Aún pensábamos que nos quedaban unas cuantas rutas por descubrir antes de volver a Valencia, pero este periplo fue nuestra ultima ruta del verano… y nos pasó de todo.
Llegamos bastante pronto a Leitza, un pequeño pueblo escondido en medio de imponentes montes rodeados por una espesa niebla matinal. La ruta empieza justo al salir del pueblo por un sendero bastante concurrido que sigue un profundo riachuelo recóndito en medio de un bosque muy frondoso todo regido por una humedad más que penetrante.
Nos desviamos para penetrar aún más en las profundidades del valle para después emprender una buena subida que nos llevó hasta el fantástico Museo de Piedra de Peruharri.
El señor Chuxo intentó emprender un vuelo, pero se le bloqueó el dron y el móvil a la vez. ¡Vaya mala pata! Como no había manera de salir del paso y de arreglarlo, es mi niña flor que se encargó de esta parte del reportaje, inmortalizando aquellas fantásticas piedras esculpidas con fuerza y pasión.
No cabe duda que este museo es de lo más peculiar que hemos visto nunca, rodeado por altos montes y bosque tapizado hasta el horizonte. Acabamos nuestra visita a los pies del gigante de piedra que nos dejo el paso libre hasta el más allá de los montes Navarros.
La ruta nos llevó por un bosque de árboles tan altos que el cielo parecía haberse teñido de verde. Durante una pausa, mi niña consiguió reparar las averías electrónicas gracias a una sabiduría que aún dejan pasmado al bueno del chuxo.
Mi bella de los montes decidió acortar la ruta y nos adentramos en medio del gran bosque siguiendo la brisa. Es que mi niña caminadora habla y lee los mensajes del viento. Esta parte del camino fue realmente fantástica y cruzamos el verdadero territorio de los animales salvajes.
Lo cierto es que más caminábamos, más el bosque se volvía imponente, con las cimas perdiéndose en lo más alto de la bóveda del reino de las aves invisibles.
Pero todo tiene un final y seguimos a buen paso nuestro periplo por inmensos bosques de helechos donde, por desgracia, acabamos por topamos con una colonia de víboras que trastabillaron nuestro avance además de nuestro implacable templanza. Menos mal que estaba el señor Chuxo abriendo camino, espantando a muchas serpientes en medio de su siesta. Menos mal que estos reptiles de sangre fría no le tuvieron rencor alguno.
Al final salimos ilesos de aquella aventura y seguimos un camino forestal mucho más apacible que nos llevó hasta la preciosa Vía Verde del Plazaola.
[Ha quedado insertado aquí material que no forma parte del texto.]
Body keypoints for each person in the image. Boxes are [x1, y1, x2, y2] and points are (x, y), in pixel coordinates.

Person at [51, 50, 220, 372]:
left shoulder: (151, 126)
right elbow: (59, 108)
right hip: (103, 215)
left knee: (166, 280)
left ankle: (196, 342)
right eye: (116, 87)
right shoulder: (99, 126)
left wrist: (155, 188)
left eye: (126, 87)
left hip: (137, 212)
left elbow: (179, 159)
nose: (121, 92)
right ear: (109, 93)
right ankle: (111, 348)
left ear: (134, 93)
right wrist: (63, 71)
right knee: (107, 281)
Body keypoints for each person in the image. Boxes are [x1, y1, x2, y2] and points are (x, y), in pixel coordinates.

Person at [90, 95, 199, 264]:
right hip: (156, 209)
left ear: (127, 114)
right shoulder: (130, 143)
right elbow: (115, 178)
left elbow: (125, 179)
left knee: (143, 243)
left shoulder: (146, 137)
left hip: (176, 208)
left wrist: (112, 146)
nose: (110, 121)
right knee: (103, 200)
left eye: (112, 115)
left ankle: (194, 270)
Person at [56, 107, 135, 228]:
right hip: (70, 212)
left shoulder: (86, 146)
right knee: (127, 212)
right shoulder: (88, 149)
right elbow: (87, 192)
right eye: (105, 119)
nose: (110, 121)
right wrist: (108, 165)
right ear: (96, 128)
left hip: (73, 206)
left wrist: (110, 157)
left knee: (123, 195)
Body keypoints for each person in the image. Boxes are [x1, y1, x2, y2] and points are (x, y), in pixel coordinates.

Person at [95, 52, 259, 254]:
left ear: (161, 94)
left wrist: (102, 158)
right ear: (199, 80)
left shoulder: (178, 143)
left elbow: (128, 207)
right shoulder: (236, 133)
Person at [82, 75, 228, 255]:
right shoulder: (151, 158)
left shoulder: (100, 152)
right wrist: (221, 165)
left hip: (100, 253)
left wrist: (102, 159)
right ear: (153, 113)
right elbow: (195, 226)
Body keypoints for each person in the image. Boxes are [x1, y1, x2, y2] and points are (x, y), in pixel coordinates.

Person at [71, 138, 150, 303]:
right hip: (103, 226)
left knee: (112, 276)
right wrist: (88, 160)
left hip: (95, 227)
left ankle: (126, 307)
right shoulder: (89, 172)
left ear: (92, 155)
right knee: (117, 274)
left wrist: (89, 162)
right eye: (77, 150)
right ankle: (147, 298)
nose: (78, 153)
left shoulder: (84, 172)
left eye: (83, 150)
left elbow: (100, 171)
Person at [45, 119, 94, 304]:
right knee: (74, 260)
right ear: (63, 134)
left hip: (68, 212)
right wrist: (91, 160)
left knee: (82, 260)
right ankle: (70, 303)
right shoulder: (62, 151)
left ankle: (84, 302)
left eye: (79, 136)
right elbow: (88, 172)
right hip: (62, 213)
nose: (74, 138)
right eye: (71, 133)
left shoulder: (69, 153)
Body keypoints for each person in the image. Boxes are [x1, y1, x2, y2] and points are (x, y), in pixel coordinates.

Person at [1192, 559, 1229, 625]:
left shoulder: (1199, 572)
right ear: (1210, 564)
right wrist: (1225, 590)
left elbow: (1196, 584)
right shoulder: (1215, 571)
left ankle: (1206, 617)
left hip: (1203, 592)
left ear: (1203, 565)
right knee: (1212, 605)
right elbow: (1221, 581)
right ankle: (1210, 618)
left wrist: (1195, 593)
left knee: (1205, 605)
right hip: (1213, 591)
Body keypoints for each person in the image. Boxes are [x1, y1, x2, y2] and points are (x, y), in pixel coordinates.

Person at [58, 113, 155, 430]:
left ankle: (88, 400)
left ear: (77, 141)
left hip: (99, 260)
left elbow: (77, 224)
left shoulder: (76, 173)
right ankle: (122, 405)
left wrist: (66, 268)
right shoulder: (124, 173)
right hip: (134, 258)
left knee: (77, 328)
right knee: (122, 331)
Por desgracia, es a partir de entonces que mi niña trepadora empezó a tener un dolor en una de sus patitas cada vez más agudo. Pero como es una niña valiente además de muy guapa, seguimos caminando más lento aunque con paso seguro.
Cruzamos muchos túneles y prados, con vistas imperdibles sobre el gran valle que se abría camino hasta más allá de lo que podían llegar nuestros pasos.
Fue una ruta que nos costó bastante energía y algunos sustos, pero al final de muchos esfuerzos, conseguimos llegar muy tarde al pequeño pueblo de Leitza y de su austera iglesia de piedra oscura.
Tuvimos la gran suerte de acabar nuestro periplo comiendo en el Hostal Musuzar. Cabe decir que se portaron muy bien con nosotros y fue un gran momento para despedirnos de aquellas tierras que tanto amamos. El camarero escucho con gran sorpresa nuestra aventura con las serpientes y entablamos una larga charla con un anciano y su hijo que habían venido a acabar el día tomando unas buenas cervezas.
Al salir, había una pequeña tienda de aspecto muy humilde que vendían preciosos eguzkilorres de papel y pelotas vascas hechas a mano, unos preciados regalos que ahora guardan y protegen nuestro bello Nido Alto.